On the occasions that I did wear something other than a bodysuit/short combination, I found myself looking forward to working with what I’ve got by trying new outfit combinations and being more creative with my style. Much like not eating in restaurants forced me to think of new and more interesting ways to spend time with friends, not shopping helped me get a little crafty from inside my closet.

In a month devoid of “needing” the next new thing that pops up in my (creepily curated) Instagram ads, I spent that time really taking care of myself and my mental health.

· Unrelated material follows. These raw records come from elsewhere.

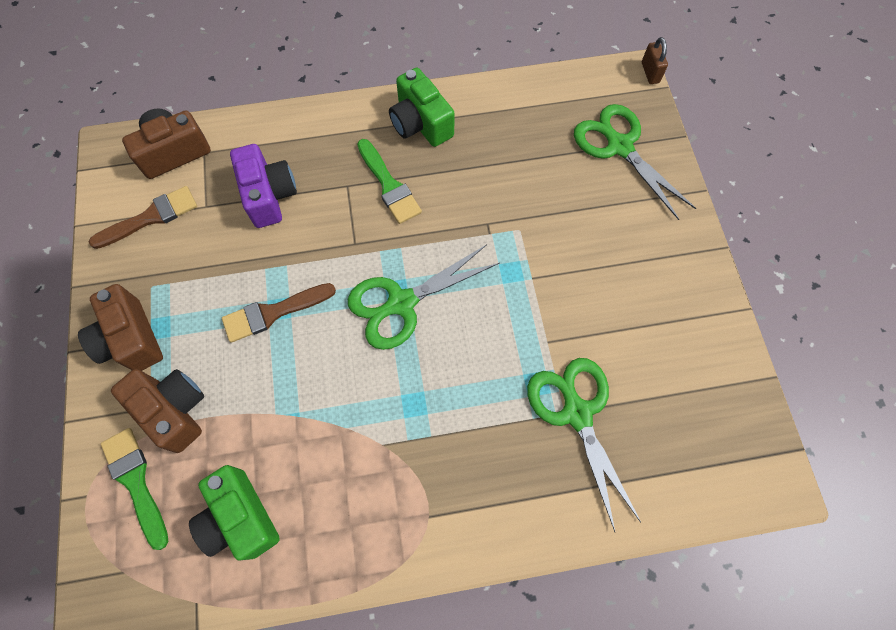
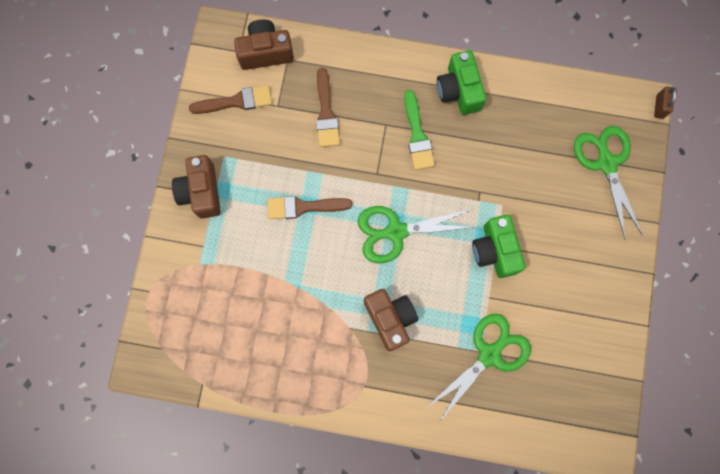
camera: 20 degrees right, 10 degrees up
green brush [101,428,169,550] -> none
brown camera [111,369,204,453] -> brown camera moved to [364,289,418,351]
green camera [189,465,280,561] -> green camera moved to [472,215,526,278]
purple camera [230,144,297,228] -> brown brush [316,68,340,147]
green scissors [527,358,641,532] -> green scissors turned 45 degrees clockwise [425,314,531,421]

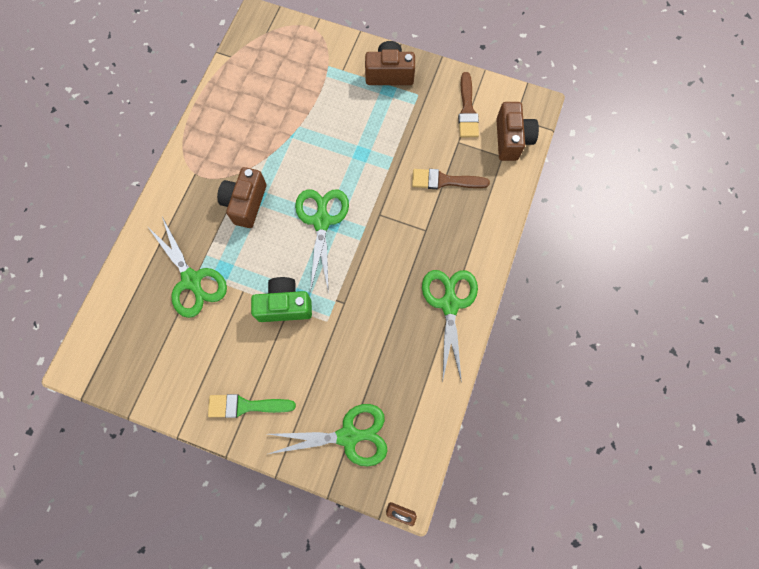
camera: 100 degrees right, 5 degrees down
brown brush [267,196,352,219] -> none
brown camera [364,289,418,351] -> brown camera turned 120 degrees clockwise [217,167,267,228]
green brush [404,90,435,170] -> green brush moved to [208,394,296,418]
green camera [437,50,486,115] -> green scissors [422,270,478,383]

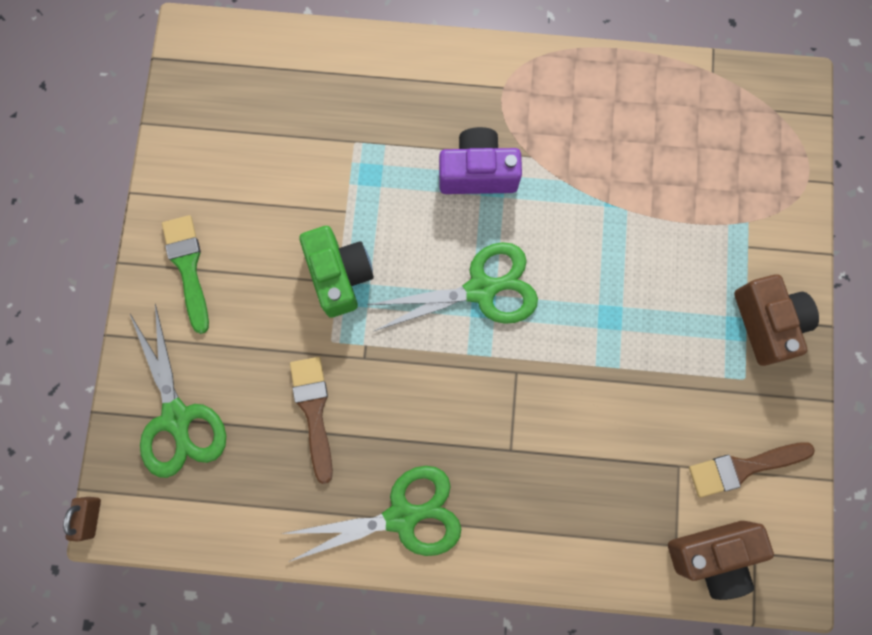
camera: 75 degrees right, 5 degrees up
green scissors [147,217,227,318] -> none
brown camera [217,167,267,228] -> purple camera [439,127,522,194]
brown brush [412,169,490,189] -> brown brush moved to [290,357,333,484]

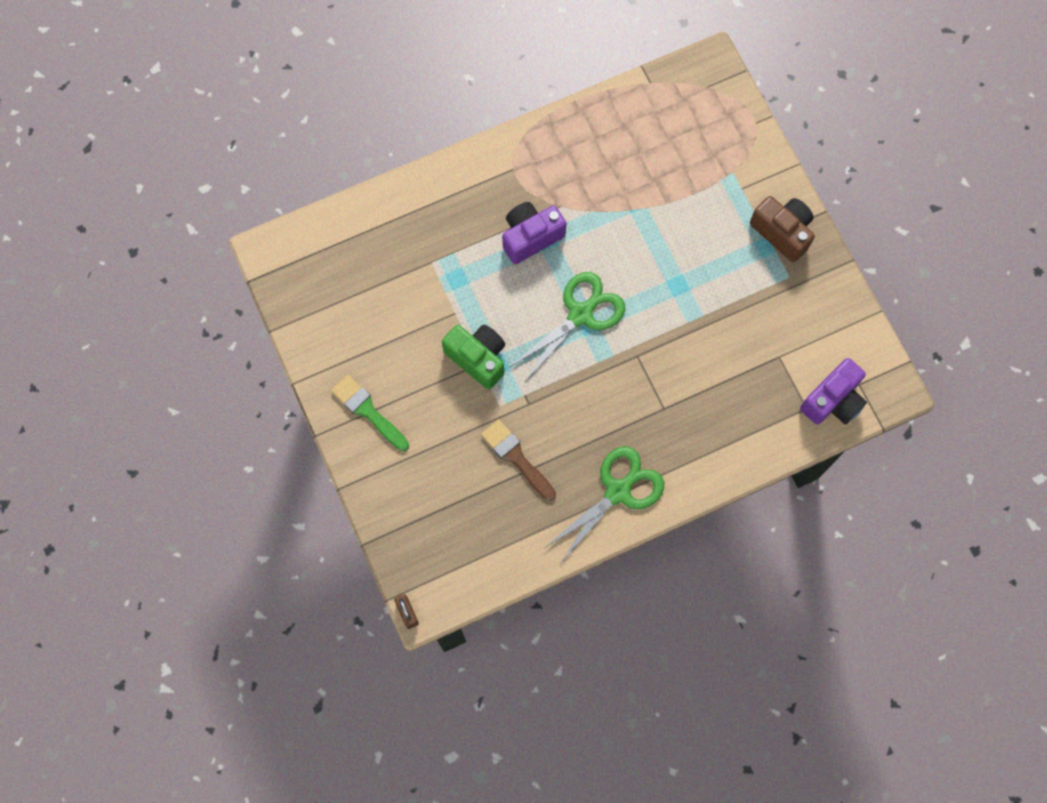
camera: 30 degrees left, 5 degrees down
green scissors [130,304,226,478] -> none
brown camera [668,521,774,600] -> purple camera [800,358,867,425]
brown brush [689,442,815,497] -> none

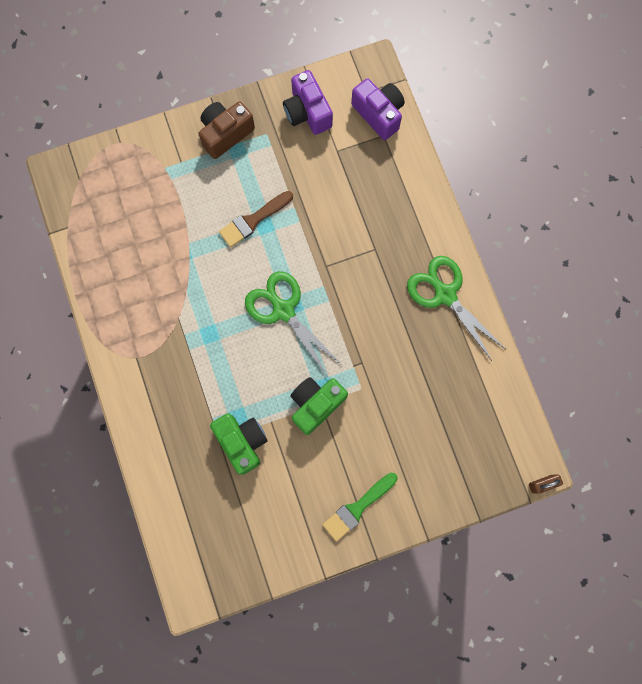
camera: 85 degrees left, 5 degrees up
brown brush [481,419,556,501] -> brown brush moved to [219,191,293,247]
purple camera [502,202,566,264] -> purple camera moved to [283,70,333,135]
none -> green camera [210,413,267,475]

When I shifted my focus to the things I already had, and found gratitude in those things, I realized that I don’t actually need the hit of dopamine that comes from swiping a credit card or clicking “buy now.” Being thoughtful about my expenses and my belongings has given me a much longer lasting, sustainable self-esteem boost than another new pair of shoes ever could.

Of course, that’s not to say I’ve kicked the habit completely, or that loving fashion is something I’ll ever stop doing. Last month I saw the movie Official Competition and have been lusting over a pair of sunglasses Penélope Cruz wears in the film ever since. I even went so far as to find the costume designer on LinkedIn and ask her to ID them—a request that has, thus far, gone understandably unanswered. The other day a follower of mine sent a link to what could very well be the pair, but by then I had found myself a dupe at the Brooklyn Flea for $20, thank you very much.

There is no denying the power of a good outfit or the thrill of a good sale. Similarly, there is no denying that we live in a time that makes us feel like we have no choice but to try and keep up. But if this experience taught me anything, it’s that I can figure out a way to feel good, both in my closet and in my life, with the things I already have. They’re more than enough.